Il gruppo di ricerca, coordinato da Alberto Ferri e Cristiana Valle, della Fondazione Santa Lucia IRCCS di Roma e dell’Istituto di Farmacologia traslazionale del Consiglio nazionale delle ricerche (Cnr-Ift), ha dimostrato che i meccanismi molecolari alla base delle disfunzioni metaboliche correlate con la Sla possono essere normalizzati da un farmaco, la trimetazidina, suggerendo che questo approccio possa contribuire a rallentare il decorso della malattia.

Il farmaco, già in uso per altre patologie, è stato sperimentato su un modello murino di Sla dove ha agito ripristinando il corretto bilancio energetico cellulare e ostacolando lo sviluppo di processi infiammatori e neurodegenerativi, sia nel midollo spinale che nel nervo periferico. Questa azione neuroprotettiva si è manifestata rallentando la degenerazione dei motoneuroni e della giunzione neuromuscolare e incrementando la forza muscolare. Questo importante risultato è frutto di uno studio preclinico finanziato da Fondazione AriSLA, che ha coinvolto diversi centri nazionali ed internazionali ed è stato pubblicato sulla rivista scientifica British Journal of Pharmacology.

“Il nostro laboratorio si occupa da anni della comprensione dei meccanismi molecolari che sono alla base delle disfunzioni metaboliche precoci nella Sla – spiega Alberto Ferri, ricercatore del Cnr-Ift e responsabile del Laboratorio di Neurochimica della Fondazione Santa Lucia IRCCS di Roma, dove si è svolto lo studio –. L’obiettivo che ci siamo posti è identificare nuovi potenziali approcci terapeutici promuovendo sia lo sviluppo di nuovi farmaci che l’utilizzo di farmaci già approvati, come la Trimetazidina, oggetto di questo studio. L’utilizzo di questo farmaco, che agisce come modulatore metabolico e già utilizzato nella terapia delle disfunzioni coronariche, ha permesso di normalizzare la spesa energetica in un modello preclinico, migliorando le performance motorie e prolungando in modo significativo la sopravvivenza degli animali. Siamo soddisfatti di questi risultati, che hanno contribuito a disegnare uno studio clinico pilota condotto dal gruppo di ricerca australiano dell’Università di Queensland, con cui abbiamo collaborato, per verificare innanzitutto la sicurezza di questo farmaco in pazienti fragili come quelli affetti da Sla”.

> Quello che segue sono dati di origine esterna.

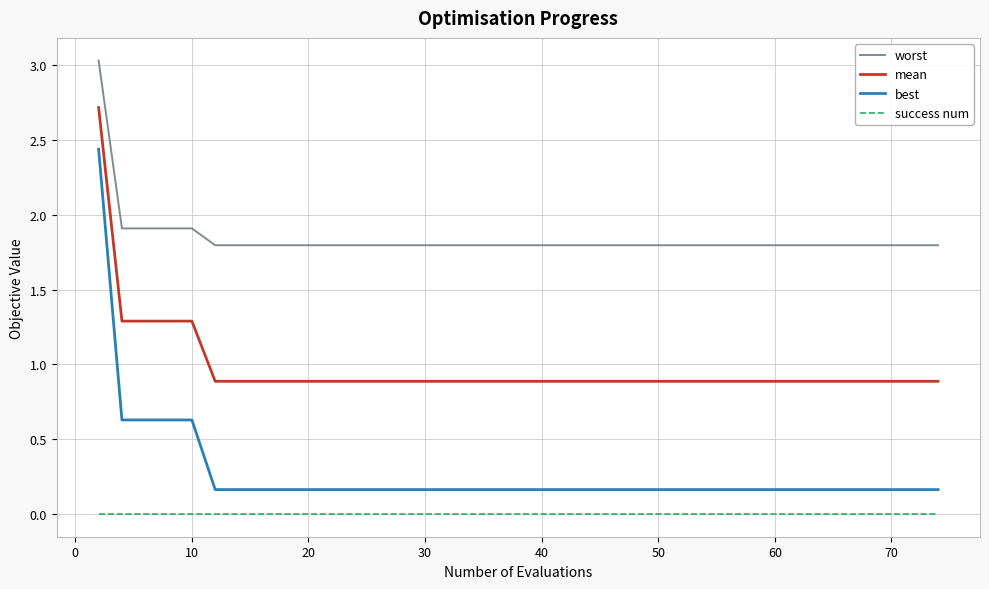

What are all the series names shown in the legend?

worst, mean, best, success num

“Siamo molto felici di aver sostenuto questo studio preclinico, che ha prodotto risultati così importanti su aspetti rilevanti nell’identificare sul modello animale potenziali bersagli terapeutici e consentire l’avvio di uno studio clinico nello stesso ambito di ricerca – commenta il presidente di Fondazione AriSLA, Mario Melazzini. Siamo consapevoli dell’urgente bisogno di terapia per le persone che combattono contro la malattia, ma è necessario rispettare i tempi della ricerca, affinché si valuti la sicurezza e l’efficacia di ogni nuovo approccio terapeutico. Il nostro impegno come Fondazione è di continuare a investire nell’eccellenza della ricerca con l’obiettivo di poter ottenere ulteriori risultati utili alla sconfitta della malattia”.